TO BE DONE. Select every line of the records that contains the word "vegetation" and copy each of those lines.

==== DATA PROVIDED

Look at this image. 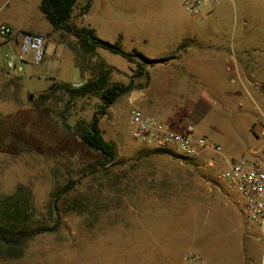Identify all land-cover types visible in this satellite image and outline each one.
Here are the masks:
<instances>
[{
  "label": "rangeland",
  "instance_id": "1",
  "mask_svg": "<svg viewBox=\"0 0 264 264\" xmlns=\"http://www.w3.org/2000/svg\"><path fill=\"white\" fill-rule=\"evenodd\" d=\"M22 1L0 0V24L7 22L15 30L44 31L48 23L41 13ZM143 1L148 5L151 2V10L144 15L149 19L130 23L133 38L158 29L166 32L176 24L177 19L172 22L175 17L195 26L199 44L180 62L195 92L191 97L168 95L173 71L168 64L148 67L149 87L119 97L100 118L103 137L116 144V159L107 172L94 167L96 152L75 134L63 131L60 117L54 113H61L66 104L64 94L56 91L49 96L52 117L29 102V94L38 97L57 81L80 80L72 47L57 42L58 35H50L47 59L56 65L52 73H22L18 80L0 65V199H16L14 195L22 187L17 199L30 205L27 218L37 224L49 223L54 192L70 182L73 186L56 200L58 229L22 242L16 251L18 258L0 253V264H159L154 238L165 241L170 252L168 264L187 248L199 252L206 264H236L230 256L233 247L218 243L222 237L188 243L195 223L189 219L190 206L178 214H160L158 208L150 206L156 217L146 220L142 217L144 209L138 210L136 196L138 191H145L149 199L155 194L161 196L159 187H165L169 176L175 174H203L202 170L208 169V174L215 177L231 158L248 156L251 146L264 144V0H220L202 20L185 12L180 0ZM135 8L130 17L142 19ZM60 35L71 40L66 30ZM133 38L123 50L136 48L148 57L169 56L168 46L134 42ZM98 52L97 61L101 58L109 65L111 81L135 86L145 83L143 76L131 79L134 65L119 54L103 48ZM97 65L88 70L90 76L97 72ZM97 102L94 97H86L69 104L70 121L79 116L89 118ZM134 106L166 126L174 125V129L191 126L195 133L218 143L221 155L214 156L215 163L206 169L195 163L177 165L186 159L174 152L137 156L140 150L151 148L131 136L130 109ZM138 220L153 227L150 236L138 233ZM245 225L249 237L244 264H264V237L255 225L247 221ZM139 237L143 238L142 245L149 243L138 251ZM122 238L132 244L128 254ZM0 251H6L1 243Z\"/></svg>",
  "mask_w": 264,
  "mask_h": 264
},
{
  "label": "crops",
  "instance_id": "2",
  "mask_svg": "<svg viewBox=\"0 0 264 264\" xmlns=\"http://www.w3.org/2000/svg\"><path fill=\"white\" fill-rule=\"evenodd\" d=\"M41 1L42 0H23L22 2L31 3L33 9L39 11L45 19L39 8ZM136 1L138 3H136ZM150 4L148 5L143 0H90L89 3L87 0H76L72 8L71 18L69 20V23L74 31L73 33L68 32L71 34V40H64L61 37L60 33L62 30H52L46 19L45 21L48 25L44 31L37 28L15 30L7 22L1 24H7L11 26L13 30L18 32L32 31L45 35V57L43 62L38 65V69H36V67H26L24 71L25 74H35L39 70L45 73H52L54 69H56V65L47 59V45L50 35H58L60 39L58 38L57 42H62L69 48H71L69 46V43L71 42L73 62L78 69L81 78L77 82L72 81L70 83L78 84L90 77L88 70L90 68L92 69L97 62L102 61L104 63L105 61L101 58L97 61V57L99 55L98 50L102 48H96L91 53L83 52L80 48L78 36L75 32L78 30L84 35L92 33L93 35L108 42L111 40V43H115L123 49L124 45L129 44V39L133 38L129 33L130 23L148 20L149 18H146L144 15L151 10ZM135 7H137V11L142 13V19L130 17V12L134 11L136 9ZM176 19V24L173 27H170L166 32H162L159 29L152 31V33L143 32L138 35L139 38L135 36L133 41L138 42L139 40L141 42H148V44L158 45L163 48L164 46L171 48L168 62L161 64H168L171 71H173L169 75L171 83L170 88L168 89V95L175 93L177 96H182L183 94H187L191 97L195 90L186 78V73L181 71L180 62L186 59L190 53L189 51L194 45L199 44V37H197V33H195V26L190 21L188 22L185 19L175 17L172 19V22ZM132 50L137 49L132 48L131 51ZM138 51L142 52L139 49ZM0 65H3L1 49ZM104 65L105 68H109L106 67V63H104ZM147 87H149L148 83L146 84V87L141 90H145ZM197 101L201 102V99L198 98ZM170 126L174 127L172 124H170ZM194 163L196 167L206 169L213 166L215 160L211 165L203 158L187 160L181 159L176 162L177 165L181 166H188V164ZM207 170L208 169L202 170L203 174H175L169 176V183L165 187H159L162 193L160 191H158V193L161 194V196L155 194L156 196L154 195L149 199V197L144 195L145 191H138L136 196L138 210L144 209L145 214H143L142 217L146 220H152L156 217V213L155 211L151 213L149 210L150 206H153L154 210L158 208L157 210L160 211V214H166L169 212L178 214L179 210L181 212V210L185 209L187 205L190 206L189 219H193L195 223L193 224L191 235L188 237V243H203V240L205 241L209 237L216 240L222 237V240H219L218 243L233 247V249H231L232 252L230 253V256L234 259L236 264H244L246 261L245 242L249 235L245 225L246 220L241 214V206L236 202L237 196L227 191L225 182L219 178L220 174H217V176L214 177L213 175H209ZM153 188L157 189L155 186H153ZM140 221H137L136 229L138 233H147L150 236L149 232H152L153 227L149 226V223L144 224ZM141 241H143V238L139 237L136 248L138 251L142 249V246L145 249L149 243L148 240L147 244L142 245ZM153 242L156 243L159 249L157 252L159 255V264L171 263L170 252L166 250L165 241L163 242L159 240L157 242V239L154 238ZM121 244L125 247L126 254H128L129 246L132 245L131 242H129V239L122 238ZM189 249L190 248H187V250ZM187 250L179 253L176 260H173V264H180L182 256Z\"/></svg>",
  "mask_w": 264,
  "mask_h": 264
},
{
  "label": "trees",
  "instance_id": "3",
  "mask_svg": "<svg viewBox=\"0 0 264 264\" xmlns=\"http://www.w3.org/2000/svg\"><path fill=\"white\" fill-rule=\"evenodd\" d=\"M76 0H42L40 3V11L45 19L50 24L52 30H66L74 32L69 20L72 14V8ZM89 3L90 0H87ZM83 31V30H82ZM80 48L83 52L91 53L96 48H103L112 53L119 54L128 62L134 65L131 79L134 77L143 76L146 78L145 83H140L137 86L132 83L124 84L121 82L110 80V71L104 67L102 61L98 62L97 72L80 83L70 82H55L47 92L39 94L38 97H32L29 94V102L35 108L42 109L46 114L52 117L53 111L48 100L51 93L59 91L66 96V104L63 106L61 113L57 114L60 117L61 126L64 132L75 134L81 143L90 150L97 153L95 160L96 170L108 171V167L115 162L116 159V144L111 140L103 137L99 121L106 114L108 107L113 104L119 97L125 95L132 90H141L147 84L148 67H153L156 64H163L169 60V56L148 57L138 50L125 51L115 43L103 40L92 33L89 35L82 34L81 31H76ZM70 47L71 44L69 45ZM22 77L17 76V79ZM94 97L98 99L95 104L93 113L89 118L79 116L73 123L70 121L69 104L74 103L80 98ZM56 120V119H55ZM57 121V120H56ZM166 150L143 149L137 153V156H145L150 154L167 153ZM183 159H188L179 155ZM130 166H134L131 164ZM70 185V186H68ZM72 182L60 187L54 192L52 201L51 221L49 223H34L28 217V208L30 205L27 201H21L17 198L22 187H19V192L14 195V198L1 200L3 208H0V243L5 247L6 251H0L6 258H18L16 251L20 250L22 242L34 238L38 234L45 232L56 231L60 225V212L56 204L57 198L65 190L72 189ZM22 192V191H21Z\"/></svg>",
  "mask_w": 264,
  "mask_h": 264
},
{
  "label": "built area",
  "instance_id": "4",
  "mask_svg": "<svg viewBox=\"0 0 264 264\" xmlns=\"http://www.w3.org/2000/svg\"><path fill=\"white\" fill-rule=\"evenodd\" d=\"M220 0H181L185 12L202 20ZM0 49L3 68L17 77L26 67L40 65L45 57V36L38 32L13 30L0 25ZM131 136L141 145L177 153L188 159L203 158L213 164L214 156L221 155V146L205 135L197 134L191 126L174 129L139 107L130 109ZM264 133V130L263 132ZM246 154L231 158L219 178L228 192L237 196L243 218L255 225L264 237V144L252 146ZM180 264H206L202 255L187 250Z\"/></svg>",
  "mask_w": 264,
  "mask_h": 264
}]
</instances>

========
==== DATA PROVIDED

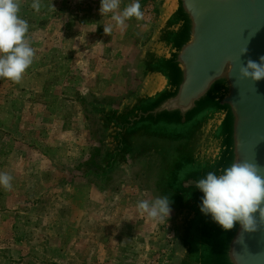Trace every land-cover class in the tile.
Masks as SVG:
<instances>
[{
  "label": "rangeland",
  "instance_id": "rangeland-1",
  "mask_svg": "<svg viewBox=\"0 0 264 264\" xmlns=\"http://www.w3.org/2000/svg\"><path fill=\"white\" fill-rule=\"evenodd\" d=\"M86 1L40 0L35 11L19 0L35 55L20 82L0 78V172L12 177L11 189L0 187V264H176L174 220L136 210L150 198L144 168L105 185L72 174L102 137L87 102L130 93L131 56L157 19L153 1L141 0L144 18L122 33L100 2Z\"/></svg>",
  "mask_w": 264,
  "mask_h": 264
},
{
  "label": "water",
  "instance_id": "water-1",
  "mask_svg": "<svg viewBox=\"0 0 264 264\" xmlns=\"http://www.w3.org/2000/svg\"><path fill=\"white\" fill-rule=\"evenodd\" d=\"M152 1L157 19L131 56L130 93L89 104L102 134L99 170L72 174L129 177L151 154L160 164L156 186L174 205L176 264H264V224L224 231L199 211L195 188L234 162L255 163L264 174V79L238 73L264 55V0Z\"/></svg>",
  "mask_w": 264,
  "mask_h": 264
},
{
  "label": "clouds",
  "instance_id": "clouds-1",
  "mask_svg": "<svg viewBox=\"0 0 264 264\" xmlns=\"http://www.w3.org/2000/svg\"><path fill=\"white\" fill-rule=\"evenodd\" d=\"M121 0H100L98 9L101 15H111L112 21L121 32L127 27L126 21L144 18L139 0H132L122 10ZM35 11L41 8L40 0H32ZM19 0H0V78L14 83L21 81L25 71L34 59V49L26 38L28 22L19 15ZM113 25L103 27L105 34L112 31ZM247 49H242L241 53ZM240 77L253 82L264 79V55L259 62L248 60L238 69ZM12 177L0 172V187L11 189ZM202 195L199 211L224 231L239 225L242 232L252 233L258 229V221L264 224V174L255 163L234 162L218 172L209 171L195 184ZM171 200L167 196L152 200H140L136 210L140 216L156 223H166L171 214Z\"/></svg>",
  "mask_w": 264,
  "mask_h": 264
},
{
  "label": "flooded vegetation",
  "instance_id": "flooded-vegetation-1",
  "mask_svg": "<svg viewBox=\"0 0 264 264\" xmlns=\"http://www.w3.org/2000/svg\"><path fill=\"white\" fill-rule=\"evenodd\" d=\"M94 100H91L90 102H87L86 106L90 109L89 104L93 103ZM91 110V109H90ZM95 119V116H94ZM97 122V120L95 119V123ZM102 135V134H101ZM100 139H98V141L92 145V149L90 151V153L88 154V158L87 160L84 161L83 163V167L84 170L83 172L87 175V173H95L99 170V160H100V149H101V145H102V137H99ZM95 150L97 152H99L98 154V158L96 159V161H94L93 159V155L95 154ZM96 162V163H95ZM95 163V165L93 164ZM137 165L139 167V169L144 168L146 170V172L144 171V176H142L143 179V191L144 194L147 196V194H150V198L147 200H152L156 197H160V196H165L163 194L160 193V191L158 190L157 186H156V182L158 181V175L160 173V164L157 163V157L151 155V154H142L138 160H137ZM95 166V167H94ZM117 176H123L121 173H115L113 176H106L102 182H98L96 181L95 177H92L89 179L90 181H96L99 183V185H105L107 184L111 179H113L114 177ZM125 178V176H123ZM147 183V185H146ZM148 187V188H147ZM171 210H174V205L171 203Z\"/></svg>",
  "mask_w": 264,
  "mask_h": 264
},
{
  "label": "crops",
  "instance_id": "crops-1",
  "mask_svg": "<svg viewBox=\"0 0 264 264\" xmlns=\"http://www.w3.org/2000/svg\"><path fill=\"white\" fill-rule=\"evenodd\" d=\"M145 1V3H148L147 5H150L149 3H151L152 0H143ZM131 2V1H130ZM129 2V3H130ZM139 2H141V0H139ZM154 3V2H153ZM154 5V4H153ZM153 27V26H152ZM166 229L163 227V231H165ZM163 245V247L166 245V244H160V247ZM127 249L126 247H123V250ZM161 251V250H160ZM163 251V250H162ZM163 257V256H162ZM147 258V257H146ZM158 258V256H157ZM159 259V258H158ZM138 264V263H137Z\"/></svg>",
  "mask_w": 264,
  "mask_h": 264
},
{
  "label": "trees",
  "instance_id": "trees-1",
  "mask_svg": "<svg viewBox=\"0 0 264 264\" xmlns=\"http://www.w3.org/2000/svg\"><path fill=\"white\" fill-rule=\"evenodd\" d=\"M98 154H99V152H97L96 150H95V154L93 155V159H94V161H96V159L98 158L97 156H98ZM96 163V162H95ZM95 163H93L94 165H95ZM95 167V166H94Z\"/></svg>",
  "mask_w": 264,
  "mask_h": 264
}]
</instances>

========
==== DATA PROVIDED

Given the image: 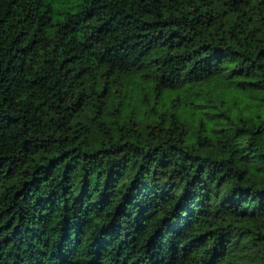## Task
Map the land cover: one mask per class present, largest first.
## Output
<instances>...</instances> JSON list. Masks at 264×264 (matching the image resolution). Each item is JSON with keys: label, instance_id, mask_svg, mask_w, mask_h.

========

FULL ANSWER.
  "label": "flooded vegetation",
  "instance_id": "flooded-vegetation-1",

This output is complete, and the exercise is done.